There I was in Las Vegas, Formula One cars in one ear and cement ready-mix trucks in the other. I thought for sure both of my eyes would be sifting through Sign Language for Dummies by now. My eardrums have been bludgeoned by race cars before, and here they were throwing heavy haulers into the mix. A few years ago I was touring the new Chicagoland Speedway and one of the ultrahigh-speed vehicles was cruising over some practice laps. I was able to get a front row seat of the powerful exhibition and quickly realized why noise protection is situated all over pit row. With each lap, I could feel each hair-like follicle deep inside my ear canal dying a painful death.
The press event at the Las Vegas Speedway, however, created dBA levels ideal for one of those Sharper Image sound machines. It was almost relaxing.

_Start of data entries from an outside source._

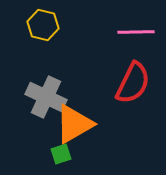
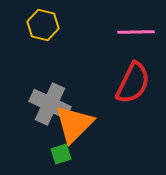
gray cross: moved 4 px right, 7 px down
orange triangle: rotated 15 degrees counterclockwise
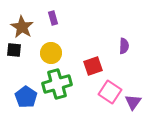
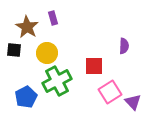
brown star: moved 5 px right
yellow circle: moved 4 px left
red square: moved 1 px right; rotated 18 degrees clockwise
green cross: moved 3 px up; rotated 12 degrees counterclockwise
pink square: rotated 25 degrees clockwise
blue pentagon: rotated 10 degrees clockwise
purple triangle: rotated 18 degrees counterclockwise
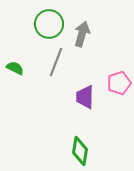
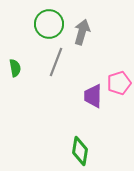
gray arrow: moved 2 px up
green semicircle: rotated 54 degrees clockwise
purple trapezoid: moved 8 px right, 1 px up
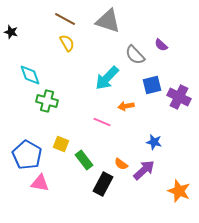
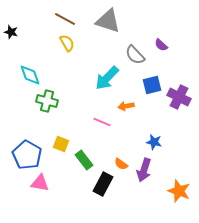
purple arrow: rotated 150 degrees clockwise
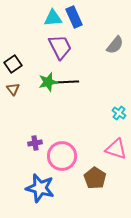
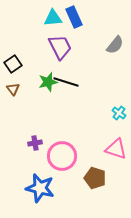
black line: rotated 20 degrees clockwise
brown pentagon: rotated 15 degrees counterclockwise
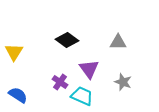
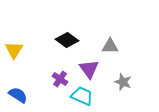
gray triangle: moved 8 px left, 4 px down
yellow triangle: moved 2 px up
purple cross: moved 3 px up
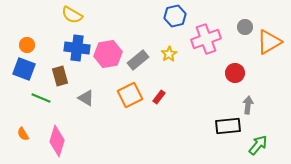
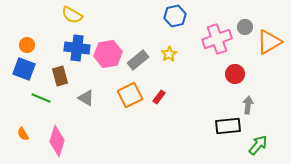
pink cross: moved 11 px right
red circle: moved 1 px down
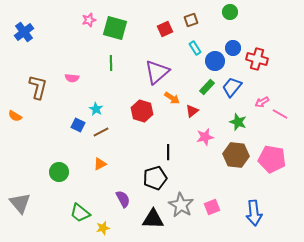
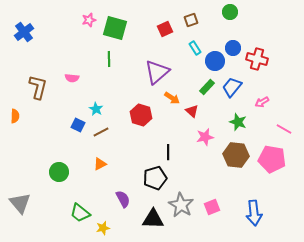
green line at (111, 63): moved 2 px left, 4 px up
red hexagon at (142, 111): moved 1 px left, 4 px down
red triangle at (192, 111): rotated 40 degrees counterclockwise
pink line at (280, 114): moved 4 px right, 15 px down
orange semicircle at (15, 116): rotated 120 degrees counterclockwise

Transportation noise is usually not something which can put you to sleep, and pavement noise is one area that continues to receive spiked attention. Solutions are ongoing, and I thought I would share some of the breakthroughs unveiled at the Transportation Research Board (TRB) Annual Meeting in Washington, D.C., in mid-January. Since my ears continue to be functional and registered every bit of valuable information, I dedicate this effort of softening sound to them.

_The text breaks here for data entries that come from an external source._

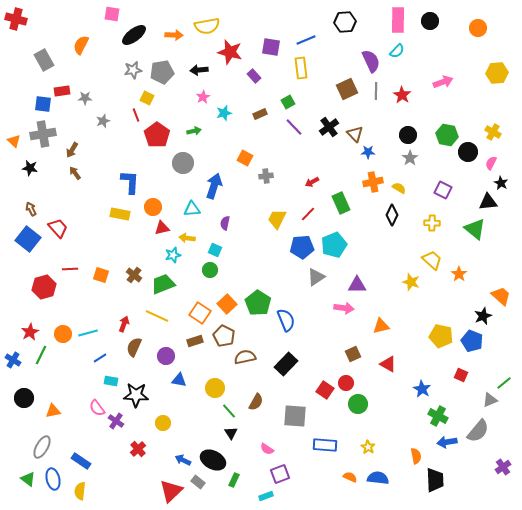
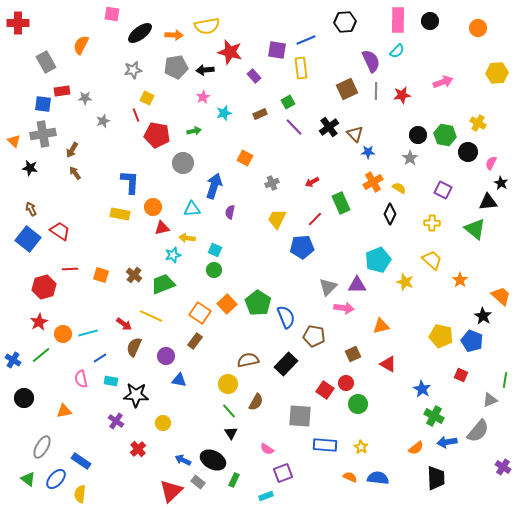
red cross at (16, 19): moved 2 px right, 4 px down; rotated 15 degrees counterclockwise
black ellipse at (134, 35): moved 6 px right, 2 px up
purple square at (271, 47): moved 6 px right, 3 px down
gray rectangle at (44, 60): moved 2 px right, 2 px down
black arrow at (199, 70): moved 6 px right
gray pentagon at (162, 72): moved 14 px right, 5 px up
red star at (402, 95): rotated 30 degrees clockwise
yellow cross at (493, 132): moved 15 px left, 9 px up
red pentagon at (157, 135): rotated 25 degrees counterclockwise
black circle at (408, 135): moved 10 px right
green hexagon at (447, 135): moved 2 px left
gray cross at (266, 176): moved 6 px right, 7 px down; rotated 16 degrees counterclockwise
orange cross at (373, 182): rotated 18 degrees counterclockwise
red line at (308, 214): moved 7 px right, 5 px down
black diamond at (392, 215): moved 2 px left, 1 px up
purple semicircle at (225, 223): moved 5 px right, 11 px up
red trapezoid at (58, 228): moved 2 px right, 3 px down; rotated 15 degrees counterclockwise
cyan pentagon at (334, 245): moved 44 px right, 15 px down
green circle at (210, 270): moved 4 px right
orange star at (459, 274): moved 1 px right, 6 px down
gray triangle at (316, 277): moved 12 px right, 10 px down; rotated 12 degrees counterclockwise
yellow star at (411, 282): moved 6 px left
yellow line at (157, 316): moved 6 px left
black star at (483, 316): rotated 18 degrees counterclockwise
blue semicircle at (286, 320): moved 3 px up
red arrow at (124, 324): rotated 105 degrees clockwise
red star at (30, 332): moved 9 px right, 10 px up
brown pentagon at (224, 336): moved 90 px right; rotated 15 degrees counterclockwise
brown rectangle at (195, 341): rotated 35 degrees counterclockwise
green line at (41, 355): rotated 24 degrees clockwise
brown semicircle at (245, 357): moved 3 px right, 3 px down
green line at (504, 383): moved 1 px right, 3 px up; rotated 42 degrees counterclockwise
yellow circle at (215, 388): moved 13 px right, 4 px up
pink semicircle at (97, 408): moved 16 px left, 29 px up; rotated 24 degrees clockwise
orange triangle at (53, 411): moved 11 px right
gray square at (295, 416): moved 5 px right
green cross at (438, 416): moved 4 px left
yellow star at (368, 447): moved 7 px left
orange semicircle at (416, 456): moved 8 px up; rotated 63 degrees clockwise
purple cross at (503, 467): rotated 21 degrees counterclockwise
purple square at (280, 474): moved 3 px right, 1 px up
blue ellipse at (53, 479): moved 3 px right; rotated 55 degrees clockwise
black trapezoid at (435, 480): moved 1 px right, 2 px up
yellow semicircle at (80, 491): moved 3 px down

Thought to be the obvious solution, soundwalls have popped up everywhere along U.S. interstates where a community or subdivision sits close-by. Soundwalls do an ample job of deflecting decibels for those houses planted just beyond the barrier, and there is the added benefit of privacy from the chaotic movement of commerce. However, research shows that soundwalls fail to reduce noise levels to those who live down the block from a major interstate and neighborhoods on higher ground. Building noise walls higher is an option and could be effective, but cost becomes an issue.
Arizona was a haven of noisy pavement before it launched the Arizona Quiet Pavement Pilot Program, which is a $34 million project aimed at reducing highway-related traffic noise. The program is set to overlay most of the Phoenix metropolitan area with open-graded friction course asphalt (OGFC). So far, test results have shown that open-graded friction course asphalt has helped reduce levels down 7 to 9 dBA.

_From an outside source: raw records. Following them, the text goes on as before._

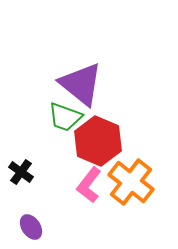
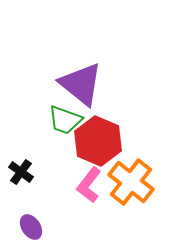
green trapezoid: moved 3 px down
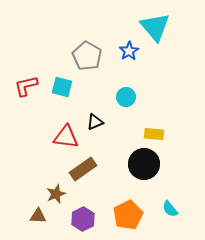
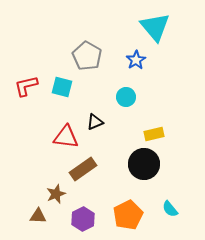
blue star: moved 7 px right, 9 px down
yellow rectangle: rotated 18 degrees counterclockwise
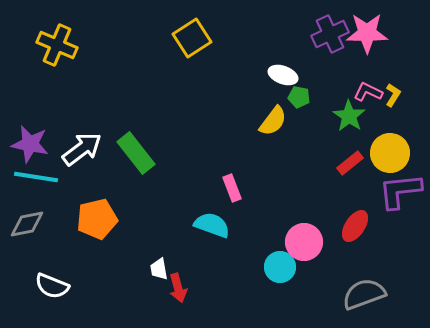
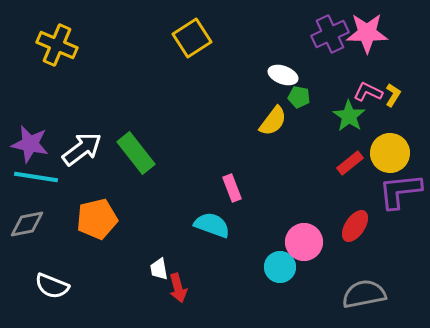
gray semicircle: rotated 9 degrees clockwise
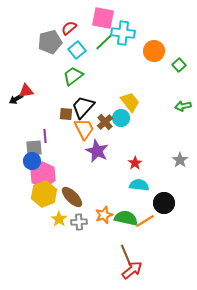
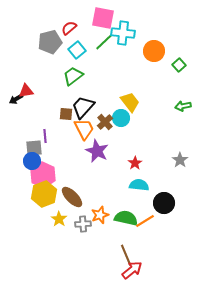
orange star: moved 4 px left
gray cross: moved 4 px right, 2 px down
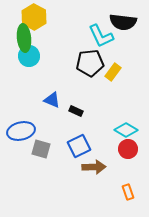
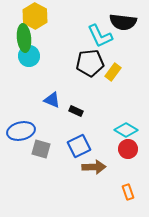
yellow hexagon: moved 1 px right, 1 px up
cyan L-shape: moved 1 px left
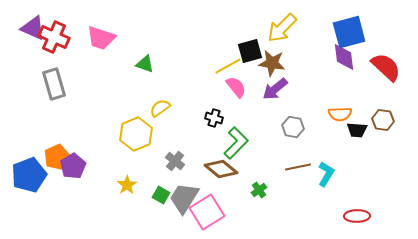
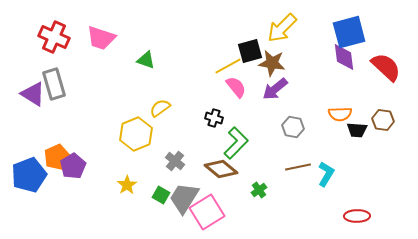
purple triangle: moved 66 px down; rotated 8 degrees clockwise
green triangle: moved 1 px right, 4 px up
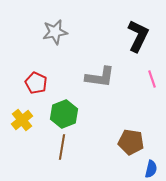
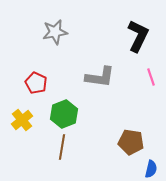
pink line: moved 1 px left, 2 px up
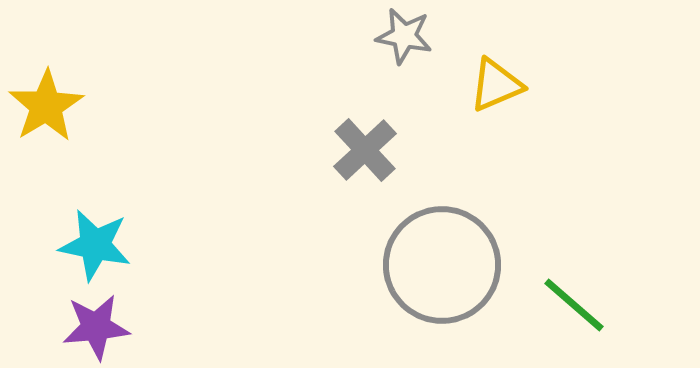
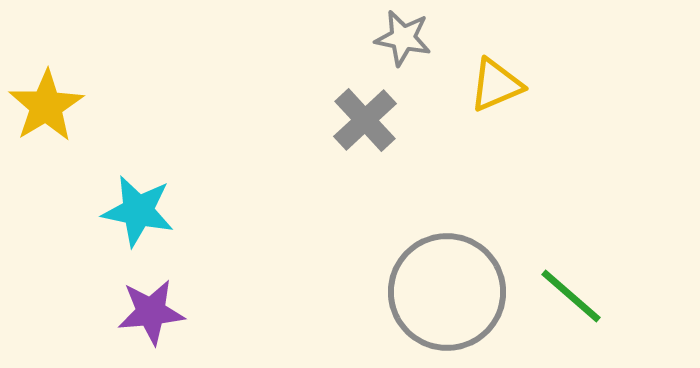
gray star: moved 1 px left, 2 px down
gray cross: moved 30 px up
cyan star: moved 43 px right, 34 px up
gray circle: moved 5 px right, 27 px down
green line: moved 3 px left, 9 px up
purple star: moved 55 px right, 15 px up
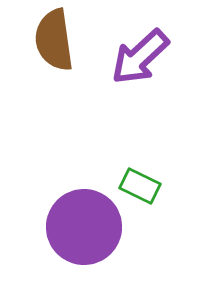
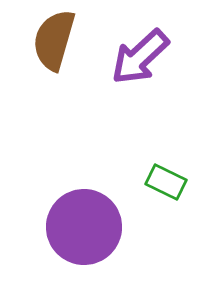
brown semicircle: rotated 24 degrees clockwise
green rectangle: moved 26 px right, 4 px up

The state of New Jersey recently auditioned thin-lift hot-mix asphalt surface course mixes. For noise, OGFC generated the lowest levels. New Jersey also discovered two OGFC test sections which contained asphalt rubber performed the best of all, but also had the finest gradation.
Porous friction courses (PFC) appear to be another combatant of disturbance. When comparing PFC, Superpave and SMA at the North Central Superpave Center at Purdue University, the porous breed proved to be the superior product. According to results, Superpave and SMA pass-by noise levels were 5.9 dBA and 4.2 dBA higher, respectively. All three produced optimum numbers, but PFC came out on top.
Concrete seems to be adaptable to the quiet movement, too. In the Arizona study, whisper grinding (95.5 dBA) and longitudinal tining (99.1 dBA) were solid options. I saw the effects of longitudinal tining first-hand in Colorado and noticed a dramatic reduction in noise, and diamond grinding has been proven successful all across the country.
One common conclusion coming from all of the TRB presenters is that the older the pavement, the louder the noise. Do I hear another plea for increased maintenance in this country? It’s amazing what my abused ears can still pick up these days. But one point that came through loud and clear is the entire industry, covering both concrete and asphalt, is responding to a crescendo of chatter. It may take some time, but the race is on—and everyone will want to lend an ear to the results.